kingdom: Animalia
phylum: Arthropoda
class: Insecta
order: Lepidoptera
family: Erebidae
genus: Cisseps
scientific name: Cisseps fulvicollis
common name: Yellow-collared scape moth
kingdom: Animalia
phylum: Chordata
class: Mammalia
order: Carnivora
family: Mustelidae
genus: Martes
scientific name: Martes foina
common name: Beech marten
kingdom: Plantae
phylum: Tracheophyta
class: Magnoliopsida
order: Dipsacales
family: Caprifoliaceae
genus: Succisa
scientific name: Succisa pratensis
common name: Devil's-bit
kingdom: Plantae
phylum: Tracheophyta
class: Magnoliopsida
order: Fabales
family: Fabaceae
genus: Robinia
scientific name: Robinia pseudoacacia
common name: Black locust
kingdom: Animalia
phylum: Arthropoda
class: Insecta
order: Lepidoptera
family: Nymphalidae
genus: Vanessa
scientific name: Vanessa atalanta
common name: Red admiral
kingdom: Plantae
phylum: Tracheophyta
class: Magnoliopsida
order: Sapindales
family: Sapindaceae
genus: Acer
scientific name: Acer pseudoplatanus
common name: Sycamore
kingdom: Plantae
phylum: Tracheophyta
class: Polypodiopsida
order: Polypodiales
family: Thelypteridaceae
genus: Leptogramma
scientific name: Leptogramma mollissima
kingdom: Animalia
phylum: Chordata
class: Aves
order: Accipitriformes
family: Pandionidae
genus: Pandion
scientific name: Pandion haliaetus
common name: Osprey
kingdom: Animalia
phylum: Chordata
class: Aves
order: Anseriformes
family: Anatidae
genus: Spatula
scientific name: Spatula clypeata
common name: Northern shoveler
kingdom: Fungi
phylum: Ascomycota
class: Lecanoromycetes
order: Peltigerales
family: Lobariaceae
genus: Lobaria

####################

(EXERCISE DESCRIPTION):
Turn every line of the listing above into a numbered list, dropping any blank lines.

(RESULT):
1. kingdom: Animalia
2. phylum: Arthropoda
3. class: Insecta
4. order: Lepidoptera
5. family: Erebidae
6. genus: Cisseps
7. scientific name: Cisseps fulvicollis
8. common name: Yellow-collared scape moth
9. kingdom: Animalia
10. phylum: Chordata
11. class: Mammalia
12. order: Carnivora
13. family: Mustelidae
14. genus: Martes
15. scientific name: Martes foina
16. common name: Beech marten
17. kingdom: Plantae
18. phylum: Tracheophyta
19. class: Magnoliopsida
20. order: Dipsacales
21. family: Caprifoliaceae
22. genus: Succisa
23. scientific name: Succisa pratensis
24. common name: Devil's-bit
25. kingdom: Plantae
26. phylum: Tracheophyta
27. class: Magnoliopsida
28. order: Fabales
29. family: Fabaceae
30. genus: Robinia
31. scientific name: Robinia pseudoacacia
32. common name: Black locust
33. kingdom: Animalia
34. phylum: Arthropoda
35. class: Insecta
36. order: Lepidoptera
37. family: Nymphalidae
38. genus: Vanessa
39. scientific name: Vanessa atalanta
40. common name: Red admiral
41. kingdom: Plantae
42. phylum: Tracheophyta
43. class: Magnoliopsida
44. order: Sapindales
45. family: Sapindaceae
46. genus: Acer
47. scientific name: Acer pseudoplatanus
48. common name: Sycamore
49. kingdom: Plantae
50. phylum: Tracheophyta
51. class: Polypodiopsida
52. order: Polypodiales
53. family: Thelypteridaceae
54. genus: Leptogramma
55. scientific name: Leptogramma mollissima
56. kingdom: Animalia
57. phylum: Chordata
58. class: Aves
59. order: Accipitriformes
60. family: Pandionidae
61. genus: Pandion
62. scientific name: Pandion haliaetus
63. common name: Osprey
64. kingdom: Animalia
65. phylum: Chordata
66. class: Aves
67. order: Anseriformes
68. family: Anatidae
69. genus: Spatula
70. scientific name: Spatula clypeata
71. common name: Northern shoveler
72. kingdom: Fungi
73. phylum: Ascomycota
74. class: Lecanoromycetes
75. order: Peltigerales
76. family: Lobariaceae
77. genus: Lobaria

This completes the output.